Advertisement

Powell: Voter ID law punishes minorities, hurts Republicans

Former U.S. Secretary of State Colin Powell at the White House in Washington, July 18, 2011. UPI/Kevin Dietsch
Former U.S. Secretary of State Colin Powell at the White House in Washington, July 18, 2011. UPI/Kevin Dietsch | License Photo

RALEIGH, N.C., Aug. 22 (UPI) -- Former U.S. Secretary of State Colin Powell said Thursday new changes in North Carolina voting law punish minority voters and will hurt Republicans.

Powell, in a speech at the North Carolina CEO Forum in Raleigh -- an annual gathering of private and public sector executives and managers -- Powell said the state's new voter ID law is not even necessary because there is no evidence of the kind of voter fraud its backers said it was designed to address.

Advertisement

"You can say what you like, but there is no voter fraud," he said. "How can it be widespread and undetected?"

The law, set to take effect in 2016, will require voters to show photo ID. It makes dozens of changes beginning this fall that include new restrictions on early voting, absentee voting and voter registration.

North Carolina's legislature, dominated by Republicans, passed the legislation shortly after the U.S. Supreme Court struck down key provisions of the Voting Rights Act, under which the state had been required to get clearance from a court or the U.S. Justice Department for changes in its election law.

Advertisement

Gov. Pat McCrory, a Republican, said in signing the bill into law it will "help insure the integrity of the North Carolina ballot box and provide greater equality in access to voting to North Carolinians." Critics of the law say it was designed to make it more difficult for voters who tend to favor Democrats -- African-Americans, poor people and students -- to vote.

With McCrory in the audience, Powell said Thursday the law "immediately turns off a voting block the Republican Party needs," newsobserver.com reported.

"What it really says to the minority voters is ... 'We really are sort-of punishing you,'" Powell said.
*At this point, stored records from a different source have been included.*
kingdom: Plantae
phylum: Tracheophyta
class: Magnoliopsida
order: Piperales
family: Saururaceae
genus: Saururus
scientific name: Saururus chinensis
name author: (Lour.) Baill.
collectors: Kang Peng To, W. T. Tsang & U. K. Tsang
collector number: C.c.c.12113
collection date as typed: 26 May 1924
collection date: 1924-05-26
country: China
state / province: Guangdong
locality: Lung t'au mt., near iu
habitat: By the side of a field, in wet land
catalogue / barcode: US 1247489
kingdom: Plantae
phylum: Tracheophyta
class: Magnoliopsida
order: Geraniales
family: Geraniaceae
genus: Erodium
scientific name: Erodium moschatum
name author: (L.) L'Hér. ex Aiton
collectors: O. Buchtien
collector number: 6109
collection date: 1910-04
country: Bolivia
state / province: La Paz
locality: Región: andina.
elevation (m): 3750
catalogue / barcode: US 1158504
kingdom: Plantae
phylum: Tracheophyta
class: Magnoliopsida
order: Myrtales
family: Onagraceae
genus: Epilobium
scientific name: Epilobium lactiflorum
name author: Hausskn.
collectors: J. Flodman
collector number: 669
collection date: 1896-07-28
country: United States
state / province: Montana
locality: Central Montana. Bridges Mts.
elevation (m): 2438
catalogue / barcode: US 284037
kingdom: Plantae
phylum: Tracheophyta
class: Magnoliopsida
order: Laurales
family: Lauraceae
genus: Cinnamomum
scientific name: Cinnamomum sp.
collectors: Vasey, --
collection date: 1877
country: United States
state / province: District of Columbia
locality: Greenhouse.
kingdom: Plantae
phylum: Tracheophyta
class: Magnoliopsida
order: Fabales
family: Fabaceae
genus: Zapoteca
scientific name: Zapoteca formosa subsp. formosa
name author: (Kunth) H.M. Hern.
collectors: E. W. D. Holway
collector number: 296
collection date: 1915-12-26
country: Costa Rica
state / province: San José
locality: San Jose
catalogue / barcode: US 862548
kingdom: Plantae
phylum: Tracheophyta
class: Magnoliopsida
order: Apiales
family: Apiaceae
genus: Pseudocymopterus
Acceptable forms of photo identification under the North Carolina law are a valid North Carolina driver's license, a U.S. passport and various military IDs.

The U.S. Department of Justice said Thursday it will file a new lawsuit challenging the constitutionality of a voter ID law in Texas, arguing it violates a section of the Voting Rights Act the Supreme Court left stand, as well as the Fourteenth and Fifteenth Amendments to the U.S. Constitution.